Fait intéressant, tous les hiboux ont systématiquement réagi aux bourdonnements de chauve-souris et d’insectes de la même manière, en s’éloignant rapidement de l’orateur. Cette découverte laisse entendre que « l’évitement des animaux bourdonnants est câblé dans le répertoire comportemental du hibou », a déclaré Russo. Cependant, par rapport aux hiboux captifs, les hiboux sauvages se sont plus souvent retirés des bourdonnements, suggérant que « l’expérience est nécessaire comme renfort », a-t-il déclaré.
D’un autre côté, les hiboux avaient tendance à se déplacer vers le haut-parleur en réponse aux sons de chauve-souris non bourdonnants, comme on pouvait s’y attendre de prédateurs à l’écoute d’une proie potentielle.
« Je pense que les auteurs fournissent des preuves solides suggérant que les prédateurs réagissent de la même manière, montrant une aversion à la fois pour les bourdonnements et les abeilles. [and] guêpes », a déclaré Yossi Yovel, professeur de zoologie et directeur de la Sagol School of Neuroscience de l’Université de Tel Aviv en Israël. « Il est cependant très difficile de déterminer si un signal a évolué au cours de l’évolution par mimétisme », a-t-il déclaré à Live Science. dans un e-mail.
À l’avenir, Yovel a déclaré qu’il serait intéressé de voir des études similaires reproduites avec un plus grand nombre de hiboux et avec différentes espèces de chauves-souris, avec des analyses portant sur « s’il existe une corrélation entre les appels de détresse des chauves-souris et leur prévalence dans l’alimentation des hiboux. «
L’équipe de recherche espère étudier ce type de mimétisme chez d’autres espèces de chauves-souris, ainsi que chez d’autres vertébrés, a déclaré Russo à Live Science.

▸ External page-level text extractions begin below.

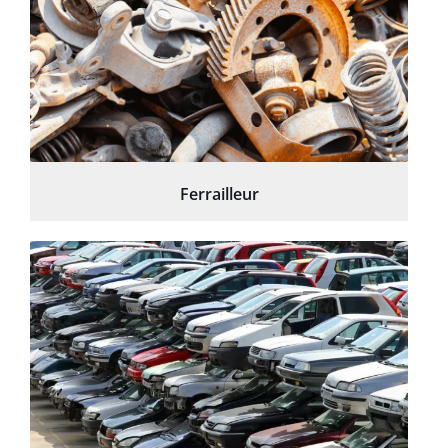
Ferrailleur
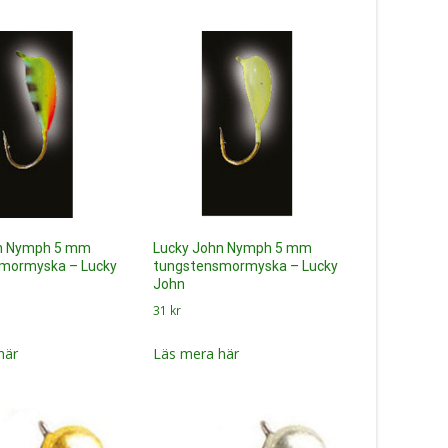
hn Nymph 5 mm
Lucky John Nymph 5 mm
mormyska – Lucky
tungstensmormyska – Lucky
John
31
kr
här
Läs mera här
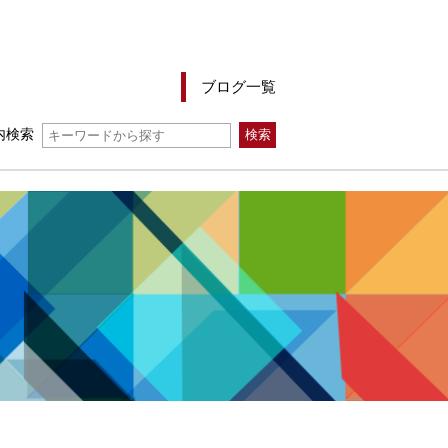
ブログ一覧
内検索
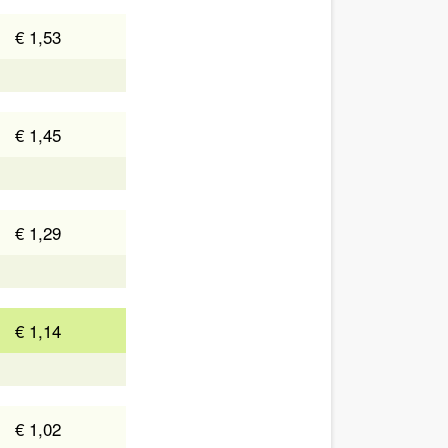
€ 1,53
€ 1,45
€ 1,29
€ 1,14
€ 1,02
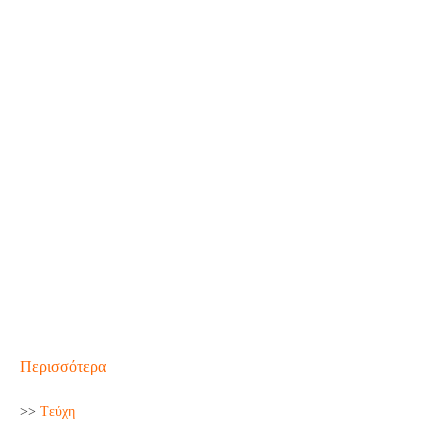
Περισσότερα
>>
Tεύχη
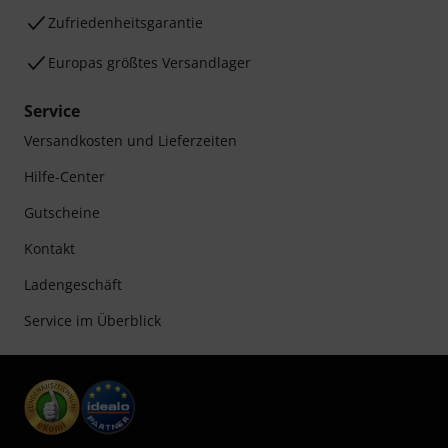
Zufriedenheitsgarantie
Europas größtes Versandlager
Service
Versandkosten und Lieferzeiten
Hilfe-Center
Gutscheine
Kontakt
Ladengeschäft
Service im Überblick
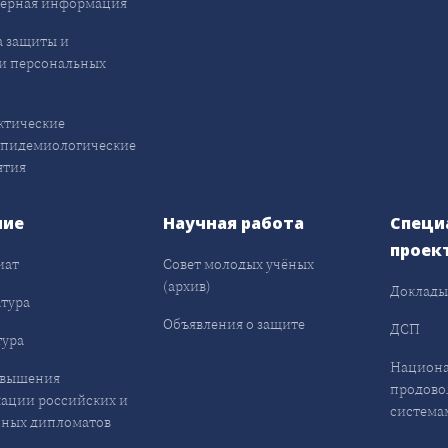
ерная информация
 защиты и
и персональных
ктические
эпидемиологические
ятия
ние
Научная работа
Специ
проек
иат
Совет молодых учёных
(архив)
Доклад
тура
Объявления о защите
ДСП
ура
Национа
овышения
продово
ации российских и
система
ных дипломатов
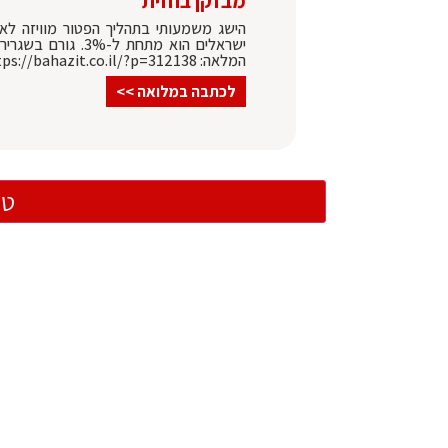
מבזקן בחזית
הישג משמעותי בתהליך הפטור מוויזה לארה
ישראלים הוא מתחת
המלאה: https://bahazit.co.il/?p=312138
לכתבה במלואה >>
טו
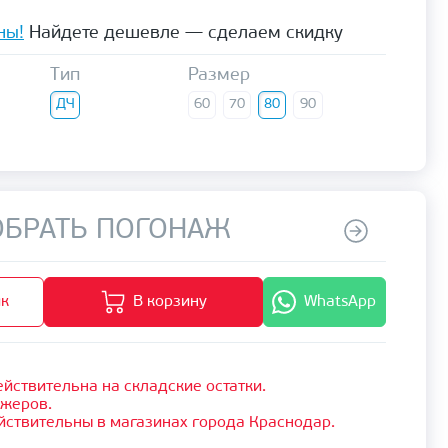
ны!
Найдете дешевле — сделаем скидку
Тип
Размер
ДЧ
60
70
80
90
БРАТЬ ПОГОНАЖ
ик
В корзину
WhatsApp
йствительна на складские остатки.
джеров.
йствительны в магазинах города Краснодар.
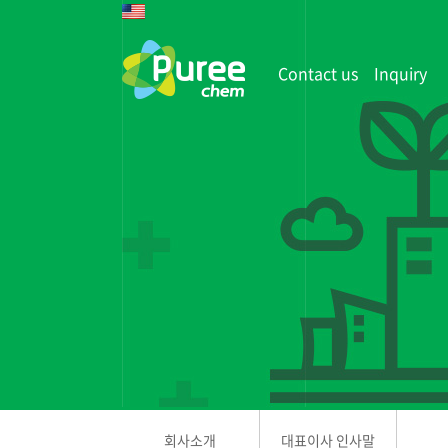
Contact us
Inquiry
회사소개
대표이사 인사말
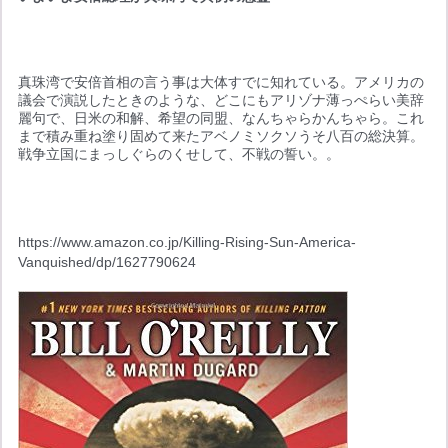
真珠湾で安倍首相の言う事は大体すでに知れている。アメリカの
議会で演説したときのような、どこにもアリゾナ薄っぺらい美辞
麗句で、日米の和解、希望の同盟、なんちゃらかんちゃら。これ
まで積み重ね塗り固めて来たアベノミソクソうそ八百の総決算。
戦争立国にまっしぐらのくせして、不戦の誓い。。
https://www.amazon.co.jp/Killing-Rising-Sun-America-
Vanquished/dp/1627790624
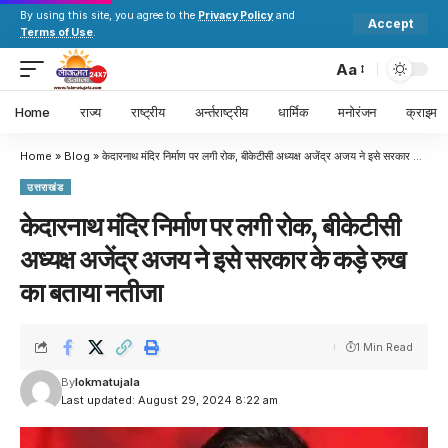
By using this site, you agree to the
Privacy Policy
and
Accept
Terms of Use
.
Aa
Home
राज्य
राष्ट्रीय
अर्न्तराष्ट्रीय
धार्मिक
मनोरंजन
क्राइम
Home
»
Blog
»
केदारनाथ मंदिर निर्माण पर लगी रोक, बीकेटीसी अध्यक्ष अजेंद्र अजय ने इसे सरकार के कड़े रुख का बताया नतीजा
उत्तराखंड
केदारनाथ मंदिर निर्माण पर लगी रोक, बीकेटीसी
अध्यक्ष अजेंद्र अजय ने इसे सरकार के कड़े रुख
का बताया नतीजा
1 Min Read
By
lokmatujala
Last updated: August 29, 2024 8:22 am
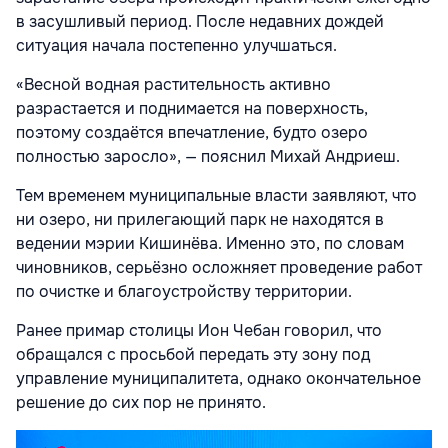
в засушливый период. После недавних дождей
ситуация начала постепенно улучшаться.
«Весной водная растительность активно
разрастается и поднимается на поверхность,
поэтому создаётся впечатление, будто озеро
полностью заросло», — пояснил Михай Андриеш.
Тем временем муниципальные власти заявляют, что
ни озеро, ни прилегающий парк не находятся в
ведении мэрии Кишинёва. Именно это, по словам
чиновников, серьёзно осложняет проведение работ
по очистке и благоустройству территории.
Ранее примар столицы Ион Чебан говорил, что
обращался с просьбой передать эту зону под
управление муниципалитета, однако окончательное
решение до сих пор не принято.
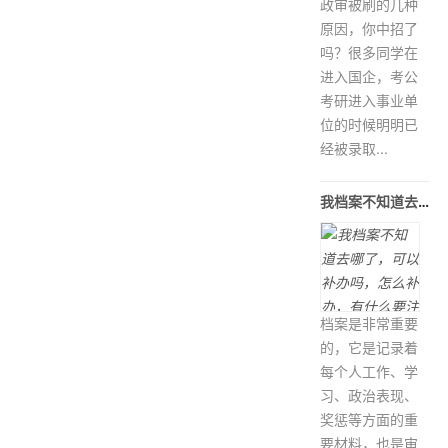
政审被刷的几种
原因，你中招了
吗？很多同学在
进入国企，考公
考研进入事业单
位的时候明明已
经被录取...
我档案不知道去哪了，可以补办吗，怎么
档案是非常重要
的，它是记录着
每个人工作、学
习、政治表现、
奖惩等方面的重
要材料，也是审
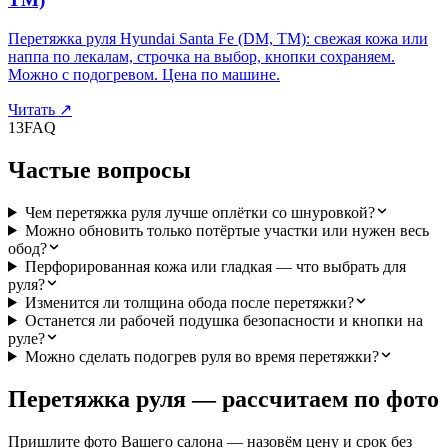
Перетяжка руля Hyundai Santa Fe (DM, TM): свежая кожа или
наппа по лекалам, строчка на выбор, кнопки сохраняем.
Можно с подогревом. Цена по машине.
Читать
↗
13
FAQ
Частые вопросы
Чем перетяжка руля лучше оплётки со шнуровкой?
Можно обновить только потёртые участки или нужен весь
обод?
Перфорированная кожа или гладкая — что выбрать для
руля?
Изменится ли толщина обода после перетяжки?
Останется ли рабочей подушка безопасности и кнопки на
руле?
Можно сделать подогрев руля во время перетяжки?
Перетяжка руля — рассчитаем по фото
Пришлите фото Вашего салона — назовём цену и срок без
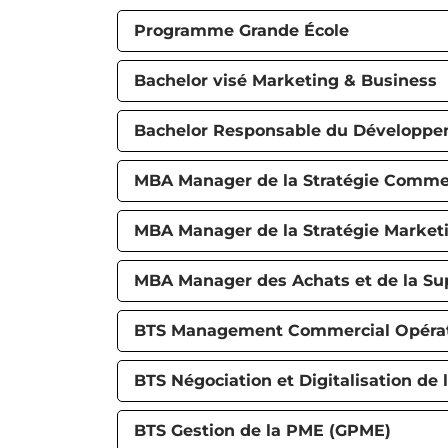
Programme Grande École
Bachelor visé Marketing & Business
Bachelor Responsable du Développ
MBA Manager de la Stratégie Commer
MBA Manager de la Stratégie Marketi
MBA Manager des Achats et de la Sup
BTS Management Commercial Opérat
BTS Négociation et Digitalisation de 
BTS Gestion de la PME (GPME)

« Plusieurs autres membres européens du genre produisent également des appels de détresse pulsés, ils seraient donc de bons candidats pour tester si ce phénomène est plus répandu que nous ne le savons actuellement », a déclaré Knörnschild. De plus, « il serait super intéressant de tester si les oiseaux de proie mangeurs de guêpes » – comme le caracara à gorge rousse () – « réagissent différemment aux bourdonnements des chauves-souris que les hiboux testés dans cette étude », a-t-elle déclaré.
Les résultats ont été publiés lundi 9 mai dans la revue Biologie actuelle (s’ouvre dans un nouvel onglet).